Furthermore, we chose the donor ascending aorta for arteriolar anastomosis, because the donor ascending aorta is wide and easy to pull to the cuff of the CA. For the venous anastomosis, the same direct pulling technique can also be used.
We also modified the method used to harvest the donor heart. Excluding the ascending aorta, MPA, IVC, and SVC, all of the remaining tissues were ligated en bloc. For the anastomosis, the MPA was taped with 7-0 silk and a small hole was made in the anterior wall of the MPA, following the method of Tomita et al. . With these modifications, it usually took 5 min to harvest the donor, 10 min to prepare the cervical vessels, and 10 min to perform the anastomosis. All of the procedures, from donor harvest through skin closure in the recipient mice, can be completed in less than 40 min, and the ischemic time was less than 20 min.

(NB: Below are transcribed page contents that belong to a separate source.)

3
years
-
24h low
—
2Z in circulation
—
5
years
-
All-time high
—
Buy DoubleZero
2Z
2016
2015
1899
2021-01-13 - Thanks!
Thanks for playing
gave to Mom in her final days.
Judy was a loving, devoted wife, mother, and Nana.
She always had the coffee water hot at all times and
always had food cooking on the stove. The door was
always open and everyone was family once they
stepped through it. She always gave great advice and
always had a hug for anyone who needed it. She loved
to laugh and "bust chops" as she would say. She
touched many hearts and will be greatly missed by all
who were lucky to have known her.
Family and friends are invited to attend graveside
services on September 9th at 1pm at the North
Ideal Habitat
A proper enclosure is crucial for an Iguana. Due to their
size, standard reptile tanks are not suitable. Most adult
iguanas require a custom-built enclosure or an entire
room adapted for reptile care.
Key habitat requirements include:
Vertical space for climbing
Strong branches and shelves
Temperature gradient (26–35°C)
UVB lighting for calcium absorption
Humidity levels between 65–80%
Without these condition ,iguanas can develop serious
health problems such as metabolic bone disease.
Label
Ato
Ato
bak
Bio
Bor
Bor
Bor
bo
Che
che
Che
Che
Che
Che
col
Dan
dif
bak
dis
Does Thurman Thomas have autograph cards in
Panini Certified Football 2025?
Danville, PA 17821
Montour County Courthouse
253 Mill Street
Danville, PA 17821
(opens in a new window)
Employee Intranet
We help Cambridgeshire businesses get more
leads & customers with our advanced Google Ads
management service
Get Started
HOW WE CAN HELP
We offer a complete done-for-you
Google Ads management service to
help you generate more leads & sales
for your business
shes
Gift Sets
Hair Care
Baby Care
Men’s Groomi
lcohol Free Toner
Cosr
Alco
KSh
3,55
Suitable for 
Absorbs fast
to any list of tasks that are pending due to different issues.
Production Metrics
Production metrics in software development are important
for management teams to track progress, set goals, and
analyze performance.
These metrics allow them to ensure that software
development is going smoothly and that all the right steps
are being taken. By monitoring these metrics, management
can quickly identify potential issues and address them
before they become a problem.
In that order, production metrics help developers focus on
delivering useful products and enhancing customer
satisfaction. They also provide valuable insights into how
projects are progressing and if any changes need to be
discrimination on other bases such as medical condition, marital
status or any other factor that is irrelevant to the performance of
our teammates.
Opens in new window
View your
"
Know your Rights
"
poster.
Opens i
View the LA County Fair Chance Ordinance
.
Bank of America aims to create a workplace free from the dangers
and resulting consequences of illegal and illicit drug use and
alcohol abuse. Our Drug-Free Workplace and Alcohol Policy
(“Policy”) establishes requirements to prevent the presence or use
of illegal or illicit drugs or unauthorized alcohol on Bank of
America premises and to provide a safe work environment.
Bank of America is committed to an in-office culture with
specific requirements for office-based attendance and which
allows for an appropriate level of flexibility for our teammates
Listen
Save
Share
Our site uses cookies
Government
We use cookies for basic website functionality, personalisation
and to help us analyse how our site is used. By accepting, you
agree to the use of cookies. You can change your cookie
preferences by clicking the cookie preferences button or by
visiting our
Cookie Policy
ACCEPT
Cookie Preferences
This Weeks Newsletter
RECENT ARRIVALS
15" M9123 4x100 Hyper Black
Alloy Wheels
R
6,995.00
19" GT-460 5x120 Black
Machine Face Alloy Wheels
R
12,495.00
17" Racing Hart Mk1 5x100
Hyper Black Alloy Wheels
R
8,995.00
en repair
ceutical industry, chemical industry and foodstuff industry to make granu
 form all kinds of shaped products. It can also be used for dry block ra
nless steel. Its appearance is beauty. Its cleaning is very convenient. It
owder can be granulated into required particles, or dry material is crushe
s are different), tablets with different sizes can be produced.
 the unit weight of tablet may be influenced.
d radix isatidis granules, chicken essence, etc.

Using this method, we have studied co-stimulation blockadeinduced heart graft acceptance and the occurrence of post-transplant chronic disease of the donor heart.
This work was aided by Sakiko Kobayashi, who prepared the antibodies, and a member of the Science Service, who took care of the experimental animals. The authors thank Dr. Hidehiro Kishimoto and Dr. Toshihiro Suzuki, Division of Immunobiology, Research Institute for Biological Sciences, Tokyo University of Science, Chiba, Japan, for their instruction and helpful discussions.